The following is reposted from Open Zion, a featured section of The Daily Beast, where I contribute a regular column.
First, of all the kibbutz was a “collective” to be sure, and its founding was influenced by the same Eastern European currents that brought many Jews to socialism; but it was first and foremost a model to create a cultural revolution in Palestine that could not otherwise be brought off: the revival of the Hebrew language in contiguous settlements that did not hire (cheap) Arab labor and thus turn Jewish colonists into Arabic-speaking overseers.
The kibbutz was also a way pioneering Zionists created an economy with virtually no class conflicts like those in the Rothschild settlements established in the 1880s; the British had stipulated that Jewish immigration after 1917 would be limited by the absorptive capacity of the land. The kibbutz made absorption virtually unlimited. And it created a way for people to endure dark and difficult days with a sense of togetherness. The movement as a whole supported the larger Zionist project by appropriating each kibbutz’s surplus. Remind you of anything?
Well, Mitt, the kibbutz may not be American but it is awfully reminiscent of the pioneering Mormon settlements of Utah, where even if you ignore husbands taking many wives (on the kibbutz, you just bedded other men’s wives), communitarian ideals were deeply inculcated, hierarchy and missionary zeal were taken for granted, and every family tithed to a corporate whole run by elders who, in turn, invested in stabilizing and proselytizing the larger Mormon project.
Of course, Romney doesn't care about the kibbutz at all. He is trying to make a larger point. America, he says, is about “individuals pursuing their dreams and building successful enterprises which employ others and they become inspired as they see what has happened in the place they work and go off and start their own enterprises.” And here he just moves from ignorance to callousness.
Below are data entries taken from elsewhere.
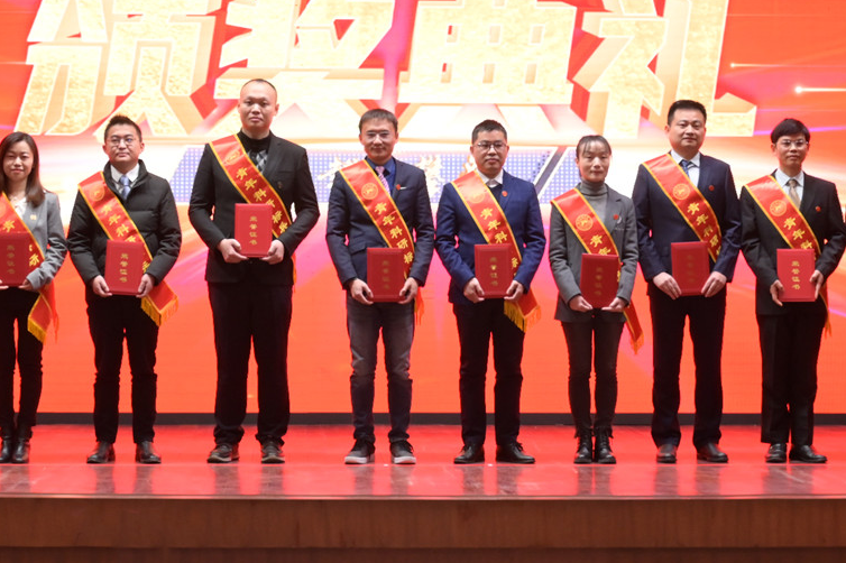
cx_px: 393
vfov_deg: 17.4
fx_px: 1832
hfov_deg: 26.0
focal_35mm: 78
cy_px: 165
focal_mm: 49
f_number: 5.6
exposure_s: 1/80
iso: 1600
You don't have to be Rosa Luxemburg to know something about the exploitation and impoverishment and insecurity of ordinary working people in the old industrial capitalism, a problem the kibbutz was in its way trying to solve.
Everyone from Charles Dickens to Peter Drucker understood that inspiration alone does not buy a worker land or provide him the means to buy industrial machinery. You do have to be born to a rich father to think, `gee, running a business is neat: I’m going to do that.' Some people without means hit the jackpot or had some great luck. Most were condemned to working for others. The question for them was how to work, at least in part, for themselves—to have a say in how the conditions of work are set, to enjoy that dignity.
Now, capitalism and the technologies of industry have changed a great deal since the kibbutz was founded. Virtually every kibbutz in Israel has been privatized. Romney said he liked the start-up culture in Israel. Much of it started up in the 1970s and 1980s, at various kibbutzim, where agricultural production simply wasn’t profitable enough to support the educational aspirations of new generations. In fact, kibbutzim are now mainly corporations run by stock-holders who were once kibbutz members. In microcosm they are a model quite like the system Drucker prophesied, when he wrote about worker pension funds owning much of the stock of major corporations. If that isn’t America, where does Bain Capital think it lives?
Perhaps the most cautionary signal is that Romney thought to pick on the kibbutz when he could have picked on a hundred other Fox-News targets. I mean, it is just so obvious that he has Likud apologists writing his stuff for him. The only people who opposed the kibbutz movement from the start were revisionist Zionists, their descendants now in the Likud, who liked to depict kibbutz members a little like the way Ayn Rand liked to depict union leaders. Can we really expect a Romney presidency to view the Middle East this much through lenses ground for him by fellow-travelers?